The abundance in digital calibration information can be leveraged through statistical mining to improve calibration methodologies in tool manufacturing. Unable to store massive data, historical tool metrology relied on easily processed, summary performance metrics. However, with modern computing power, more computationally expensive methods of large data sets can be used to refine tool and process metrology, accuracy, and reliability. Empirical data from large sets of quartz memory gauges suggest that tools are consistently outperforming the accuracy specification derived from historical static calibration. This paper presents an alternative metrological methodology that provides additional insight into the accuracy of calibrated gauges. An analytic framework based on the Satterthwaite confidence interval (CI) is developed using an unpaired sample t-test and simultaneous field measurements from five stable pressure segments are used to validate the predicted variances between gauges. The methodology significantly improves measurement accuracy and reliability and is applicable to any instrumentation that undergoes a consistent, repeatable, and linear calibration.

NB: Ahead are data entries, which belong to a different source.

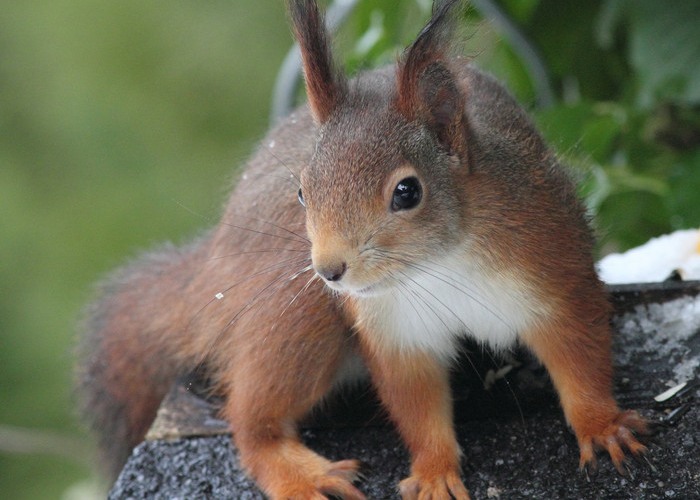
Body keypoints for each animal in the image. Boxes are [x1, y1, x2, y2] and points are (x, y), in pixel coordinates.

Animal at [76, 0, 652, 500]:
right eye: (302, 191)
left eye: (408, 192)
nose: (330, 270)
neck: (439, 265)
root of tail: (211, 268)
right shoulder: (394, 330)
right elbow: (416, 403)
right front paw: (434, 472)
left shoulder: (550, 262)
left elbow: (577, 352)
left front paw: (602, 426)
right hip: (294, 314)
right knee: (251, 421)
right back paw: (299, 472)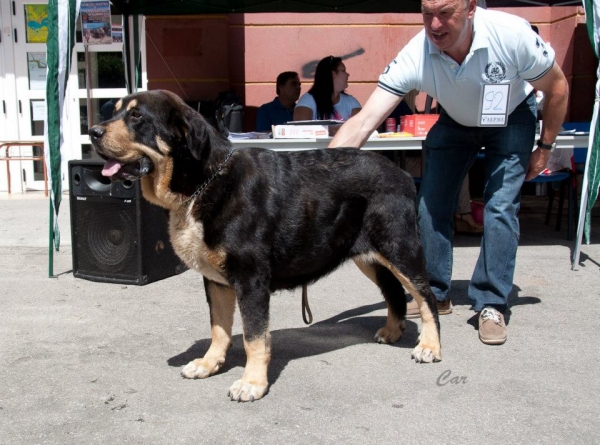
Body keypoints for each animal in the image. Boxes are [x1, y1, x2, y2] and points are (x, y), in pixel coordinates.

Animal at [90, 88, 446, 400]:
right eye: (114, 110)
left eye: (136, 116)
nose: (92, 131)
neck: (203, 183)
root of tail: (401, 174)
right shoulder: (215, 281)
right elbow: (219, 328)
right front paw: (209, 363)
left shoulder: (251, 279)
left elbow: (253, 337)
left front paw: (252, 383)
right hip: (368, 257)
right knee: (394, 292)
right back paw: (393, 330)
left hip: (400, 249)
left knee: (425, 296)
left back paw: (430, 346)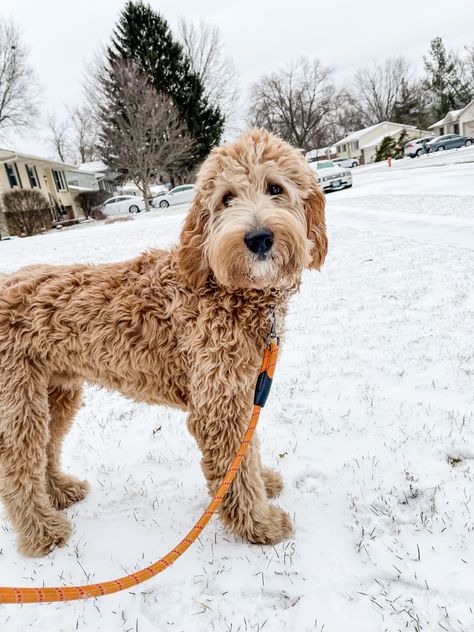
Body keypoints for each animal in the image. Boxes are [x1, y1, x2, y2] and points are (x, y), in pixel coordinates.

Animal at [0, 130, 326, 556]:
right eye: (226, 198)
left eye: (276, 188)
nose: (258, 238)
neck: (223, 286)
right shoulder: (216, 399)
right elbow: (233, 471)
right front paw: (260, 524)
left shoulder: (242, 388)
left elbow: (247, 449)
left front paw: (264, 483)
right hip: (17, 401)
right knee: (16, 467)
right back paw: (42, 532)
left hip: (57, 393)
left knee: (45, 450)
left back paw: (60, 491)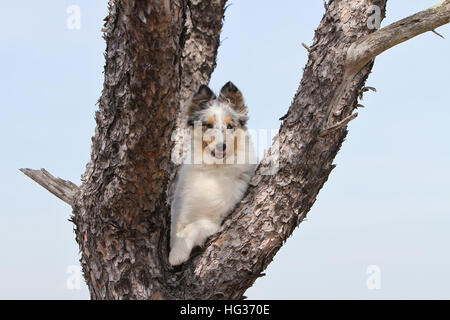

In addition to reevaluating existing tool specifications, the methodology can be integrated into metrological practices in the oil industry where large digital data sets and painstakingly accurate tools and calibration devices are commonly found. Presented are results from memory gauges, but by extension the method is applicable in other formation evaluation endeavors. The analytic framework predicts a factor of proportionality between the accuracy predicted by the CI and the traditional metrics of individually calibrated gauges. Specifically, a relationship is found between the 2-norm of the mean quadratic deviation (MQD) error of two individually calibrated pressure gauges. A case study of HPHT gauges in five well tests in the North Sea and India confirm analytic predictions. The paper focuses on quartz memory gauges and improves absolute and relative accuracies of HPHT gauges by over 33% and 56%, accordingly. Comparable analysis can be applied to other tools to better evaluate metrology. The converse method is useful to determine a process' variance and bias — vital information to evaluate and compensate a facility, process, or device.